Text under study:
= Beginning of Section =

Autism spectrum disorder (ASD) is one such disorder. In the USA, ASD affects approximately 1 in 68 children (1:42 males) [4]; it is also highly heterogeneous. While core behavioral symptoms of difficulties with social communication and restricted/repetitive behaviors are necessary to make the diagnosis [1], the spectrum of difficulty in each of these areas is wide. Further heterogeneity is brought about by the vast array of comorbidities (e.g., those related to sleep, epilepsy, motor function, gastrointestinal, immune, and other neurologic and psychiatric comorbidities) with which each individual child with ASD may or may not present [5]. Additionally, the search for biomarkers of autism has been equally marked by heterogeneity, with proposed biomarkers including findings as diverse as genetic variants; gene expression; biochemical markers; immune responses; morphological markers such as head size and dysmorphic features; neuroanatomical findings [e.g., on magnetic resonance imaging (MRI)]; electrophysiological findings [e.g., on electroencephalography (EEG)], and neuropsychological and behavioral findings [6–8]. Despite this wide array of potential biomarkers, correlation between these findings and the clinical diagnosis of ASD has remained elusive. For example, while numerous genetic disorders drastically increase the risk of ASD, there is no known genetic disorder in which the penetrance of ASD is 100 %. A genetic mutation known to be associated with autism may result in typical development, or alternative disorders such as language impairment, intellectual disability, epilepsy, or schizophrenia [9].

= End of Section =

Data under study:
= Beginning of Section =

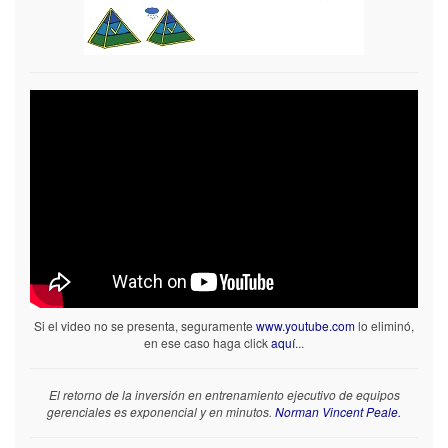
Si el video no se presenta, seguramente
www.youtube.com
lo eliminó,
en ese caso haga click
aquí
...
El retorno de la inversión en entrenamiento ejecutivo de equipos
gerenciales es exponencial y en minutos.
Norman Vincent Peale.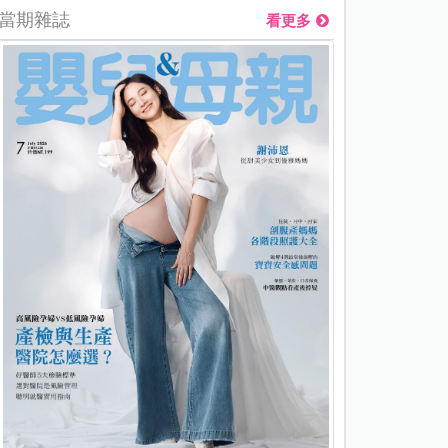
當期雜誌
看更多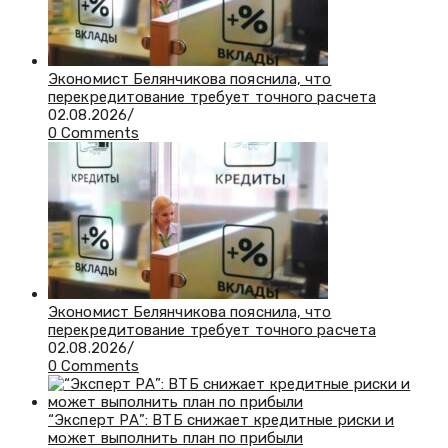
Экономист Белянчикова пояснила, что
перекредитование требует точного расчета
02.08.2026
/
0 Comments
Экономист Белянчикова пояснила, что
перекредитование требует точного расчета
02.08.2026
/
0 Comments
“Эксперт РА”: ВТБ снижает кредитные риски и
может выполнить план по прибыли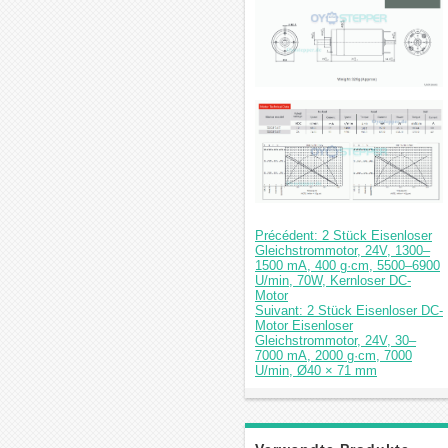
Précédent: 2 Stück Eisenloser
Gleichstrommotor, 24V, 1300–
1500 mA, 400 g·cm, 5500–6900
U/min, 70W, Kernloser DC-
Motor
Suivant: 2 Stück Eisenloser DC-
Motor Eisenloser
Gleichstrommotor, 24V, 30–
7000 mA, 2000 g·cm, 7000
U/min, Ø40 × 71 mm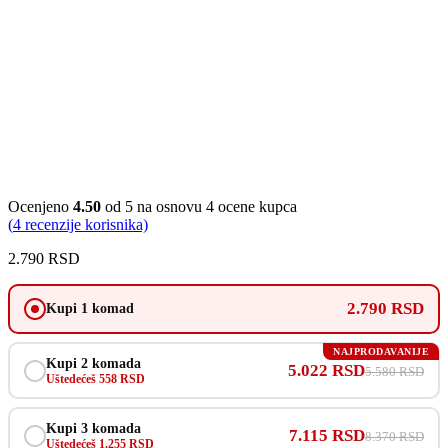
Ocenjeno
4.50
od 5 na osnovu
4
ocene kupca
(
4
recenzije korisnika)
2.790
RSD
2.790 RSD
Kupi 1 komad
NAJPRODAVANIJE
Kupi 2 komada
5.022 RSD
5.580 RSD
Uštedećeš 558 RSD
Kupi 3 komada
7.115 RSD
8.370 RSD
Uštedećeš 1.255 RSD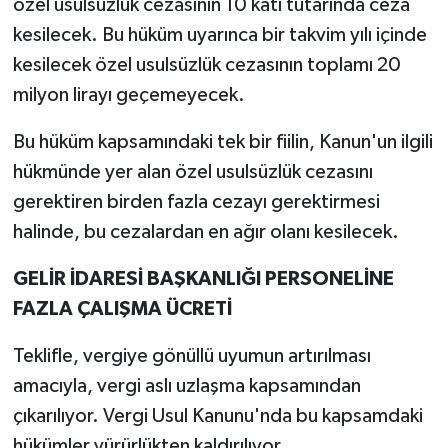
özel usulsüzlük cezasının 10 katı tutarında ceza
kesilecek. Bu hüküm uyarınca bir takvim yılı içinde
kesilecek özel usulsüzlük cezasının toplamı 20
milyon lirayı geçemeyecek.
Bu hüküm kapsamındaki tek bir fiilin, Kanun'un ilgili
hükmünde yer alan özel usulsüzlük cezasını
gerektiren birden fazla cezayı gerektirmesi
halinde, bu cezalardan en ağır olanı kesilecek.
GELİR İDARESİ BAŞKANLIĞI PERSONELİNE
FAZLA ÇALIŞMA ÜCRETİ
Teklifle, vergiye gönüllü uyumun artırılması
amacıyla, vergi aslı uzlaşma kapsamından
çıkarılıyor. Vergi Usul Kanunu'nda bu kapsamdaki
hükümler yürürlükten kaldırılıyor.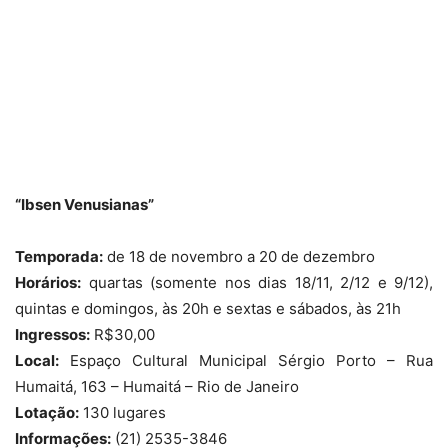
“Ibsen Venusianas”
Temporada:
de 18 de novembro a 20 de dezembro
Horários:
quartas (somente nos dias 18/11, 2/12 e 9/12),
quintas e domingos, às 20h e sextas e sábados, às 21h
Ingressos:
R$30,00
Local:
Espaço Cultural Municipal Sérgio Porto – Rua
Humaitá, 163 – Humaitá – Rio de Janeiro
Lotação:
130 lugares
Informações:
(21) 2535-3846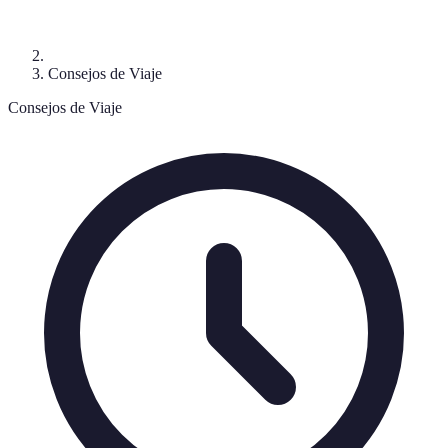
Consejos de Viaje
Consejos de Viaje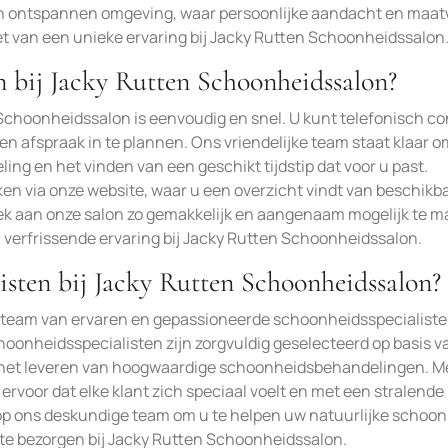
 en ontspannen omgeving, waar persoonlijke aandacht en maa
et van een unieke ervaring bij Jacky Rutten Schoonheidssalon
 bij Jacky Rutten Schoonheidssalon?
Schoonheidssalon is eenvoudig en snel. U kunt telefonisch co
afspraak in te plannen. Ons vriendelijke team staat klaar o
ling en het vinden van een geschikt tijdstip dat voor u past.
en via onze website, waar u een overzicht vindt van beschikb
oek aan onze salon zo gemakkelijk en aangenaam mogelijk te m
verfrissende ervaring bij Jacky Rutten Schoonheidssalon.
isten bij Jacky Rutten Schoonheidssalon?
 team van ervaren en gepassioneerde schoonheidsspecialiste
choonheidsspecialisten zijn zorgvuldig geselecteerd op basis 
an het leveren van hoogwaardige schoonheidsbehandelingen. M
ervoor dat elke klant zich speciaal voelt en met een stralende
 op ons deskundige team om u te helpen uw natuurlijke schoon
g te bezorgen bij Jacky Rutten Schoonheidssalon.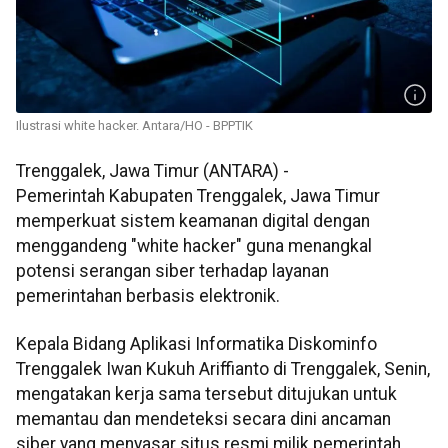
Ilustrasi white hacker. Antara/HO - BPPTIK
Trenggalek, Jawa Timur (ANTARA) -
Pemerintah Kabupaten Trenggalek, Jawa Timur
memperkuat sistem keamanan digital dengan
menggandeng "white hacker" guna menangkal
potensi serangan siber terhadap layanan
pemerintahan berbasis elektronik.
Kepala Bidang Aplikasi Informatika Diskominfo
Trenggalek Iwan Kukuh Ariffianto di Trenggalek, Senin,
mengatakan kerja sama tersebut ditujukan untuk
memantau dan mendeteksi secara dini ancaman
siber yang menyasar situs resmi milik pemerintah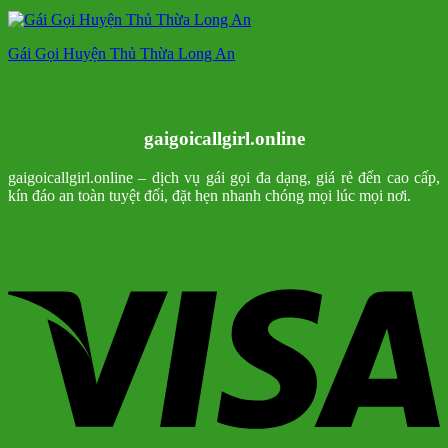
Gái Gọi Huyện Thủ Thừa Long An
gaigoicallgirl.online
gaigoicallgirl.online – dịch vụ gái gọi đa dạng, giá rẻ đến cao cấp,
kín đáo an toàn tuyệt đối, đặt hẹn nhanh chóng mọi lúc mọi nơi.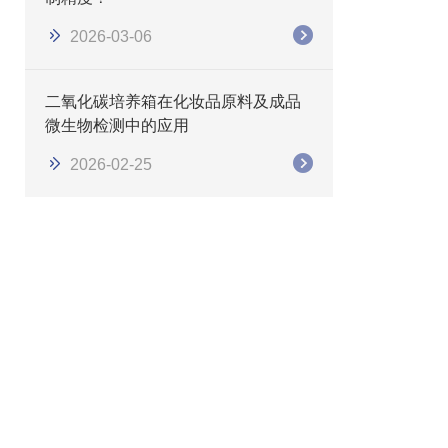
2026-03-06
二氧化碳培养箱在化妆品原料及成品
微生物检测中的应用
2026-02-25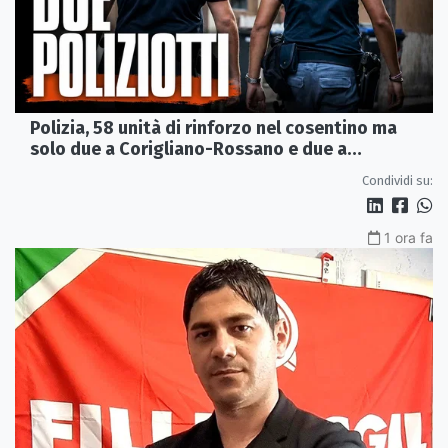
Polizia, 58 unità di rinforzo nel cosentino ma
solo due a Corigliano-Rossano e due a
Castrovillari
Condividi su:
1 ora fa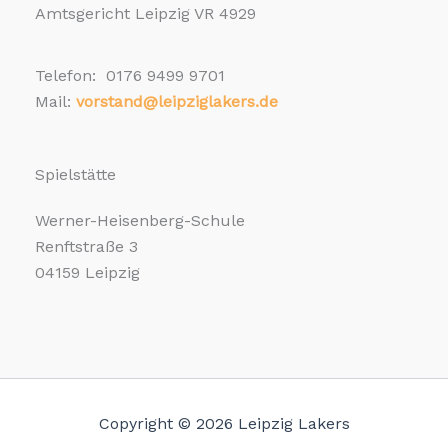
Amtsgericht Leipzig VR 4929
Telefon: 0176 9499 9701
Mail:
vorstand@leipziglakers.de
Spielstätte
Werner-Heisenberg-Schule
Renftstraße 3
04159 Leipzig
Copyright © 2026 Leipzig Lakers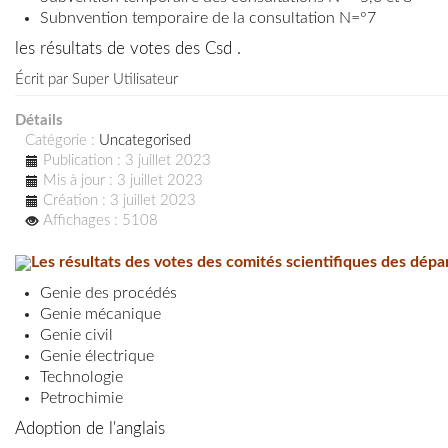
Subnvention temporaire de la consultation N=°7
les résultats de votes des Csd .
Écrit par
Super Utilisateur
Détails
Catégorie :
Uncategorised
Publication : 3 juillet 2023
Mis à jour : 3 juillet 2023
Création : 3 juillet 2023
Affichages : 5108
Les résultats des votes des comités scientifiques des dép
Genie des procédés
Genie mécanique
Genie civil
Genie électrique
Technologie
Petrochimie
Adoption de l'anglais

= End of Section =

Problem statement: According to the autism text, which core behavioral symptoms are necessary to make the diagnosis of ASD? The rows have no connection to the autism text.

Solution for this task: Difficulties with social communication and restricted/repetitive behaviors.